→ **GIVEN INFORMATION**
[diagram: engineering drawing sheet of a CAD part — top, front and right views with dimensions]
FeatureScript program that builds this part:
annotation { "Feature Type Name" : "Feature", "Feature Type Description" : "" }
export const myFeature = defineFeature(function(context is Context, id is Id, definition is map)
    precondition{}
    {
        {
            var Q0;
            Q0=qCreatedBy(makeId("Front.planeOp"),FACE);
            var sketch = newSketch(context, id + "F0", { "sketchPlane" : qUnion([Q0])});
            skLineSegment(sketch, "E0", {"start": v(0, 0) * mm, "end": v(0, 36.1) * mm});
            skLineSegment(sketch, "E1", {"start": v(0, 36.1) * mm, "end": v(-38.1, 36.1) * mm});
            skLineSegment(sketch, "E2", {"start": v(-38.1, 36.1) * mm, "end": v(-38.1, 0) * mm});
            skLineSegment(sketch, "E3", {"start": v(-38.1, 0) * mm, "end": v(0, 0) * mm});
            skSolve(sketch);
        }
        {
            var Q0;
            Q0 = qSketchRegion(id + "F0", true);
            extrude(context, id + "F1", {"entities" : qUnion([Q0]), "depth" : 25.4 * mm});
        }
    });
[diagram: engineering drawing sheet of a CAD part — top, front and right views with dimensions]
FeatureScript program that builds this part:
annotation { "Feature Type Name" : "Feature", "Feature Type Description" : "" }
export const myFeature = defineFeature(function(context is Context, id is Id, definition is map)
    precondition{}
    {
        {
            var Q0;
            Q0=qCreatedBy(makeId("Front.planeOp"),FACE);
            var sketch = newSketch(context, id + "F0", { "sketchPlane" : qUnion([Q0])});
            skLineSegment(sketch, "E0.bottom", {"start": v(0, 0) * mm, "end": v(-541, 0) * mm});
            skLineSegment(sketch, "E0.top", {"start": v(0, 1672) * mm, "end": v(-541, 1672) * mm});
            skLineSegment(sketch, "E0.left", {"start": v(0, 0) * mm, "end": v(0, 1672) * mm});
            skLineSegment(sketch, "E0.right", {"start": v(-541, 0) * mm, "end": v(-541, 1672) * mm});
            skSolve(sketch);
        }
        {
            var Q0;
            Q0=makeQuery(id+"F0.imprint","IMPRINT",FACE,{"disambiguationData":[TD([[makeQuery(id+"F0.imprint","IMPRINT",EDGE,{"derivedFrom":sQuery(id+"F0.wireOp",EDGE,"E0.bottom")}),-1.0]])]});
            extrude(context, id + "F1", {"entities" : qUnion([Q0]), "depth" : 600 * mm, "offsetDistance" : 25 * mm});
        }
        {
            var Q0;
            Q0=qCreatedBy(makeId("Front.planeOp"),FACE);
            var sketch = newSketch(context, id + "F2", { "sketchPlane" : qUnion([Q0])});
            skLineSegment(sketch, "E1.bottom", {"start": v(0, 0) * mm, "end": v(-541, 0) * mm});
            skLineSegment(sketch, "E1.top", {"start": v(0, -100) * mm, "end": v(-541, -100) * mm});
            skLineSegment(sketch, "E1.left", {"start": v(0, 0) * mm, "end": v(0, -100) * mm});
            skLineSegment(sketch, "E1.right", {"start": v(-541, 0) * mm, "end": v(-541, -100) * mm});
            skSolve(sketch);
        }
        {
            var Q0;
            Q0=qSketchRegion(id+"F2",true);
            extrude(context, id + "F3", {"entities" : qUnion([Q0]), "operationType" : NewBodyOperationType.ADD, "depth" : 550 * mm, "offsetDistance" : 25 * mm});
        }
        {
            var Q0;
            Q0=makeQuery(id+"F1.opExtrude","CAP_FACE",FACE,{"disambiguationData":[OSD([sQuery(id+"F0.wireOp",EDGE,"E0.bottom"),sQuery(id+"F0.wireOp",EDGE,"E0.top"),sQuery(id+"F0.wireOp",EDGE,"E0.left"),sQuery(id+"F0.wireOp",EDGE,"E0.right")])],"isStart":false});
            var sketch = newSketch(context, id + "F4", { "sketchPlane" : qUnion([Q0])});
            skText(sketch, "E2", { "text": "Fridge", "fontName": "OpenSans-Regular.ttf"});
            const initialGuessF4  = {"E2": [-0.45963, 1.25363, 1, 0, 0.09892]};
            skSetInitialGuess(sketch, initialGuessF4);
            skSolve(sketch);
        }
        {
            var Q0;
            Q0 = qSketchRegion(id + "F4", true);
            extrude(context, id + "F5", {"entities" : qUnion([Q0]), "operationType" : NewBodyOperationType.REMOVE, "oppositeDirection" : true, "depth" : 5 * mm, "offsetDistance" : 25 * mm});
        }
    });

→ **OBJECTIVE**
Locate each line in the records above that contains the string "entities", and copy every such line.

→ **WRITTEN RESPONSE**
            extrude(context, id + "F1", {"entities" : qUnion([Q0]), "depth" : 25.4 * mm});
            extrude(context, id + "F1", {"entities" : qUnion([Q0]), "depth" : 600 * mm, "offsetDistance" : 25 * mm});
            extrude(context, id + "F3", {"entities" : qUnion([Q0]), "operationType" : NewBodyOperationType.ADD, "depth" : 550 * mm, "offsetDistance" : 25 * mm});
            extrude(context, id + "F5", {"entities" : qUnion([Q0]), "operationType" : NewBodyOperationType.REMOVE, "oppositeDirection" : true, "depth" : 5 * mm, "offsetDistance" : 25 * mm});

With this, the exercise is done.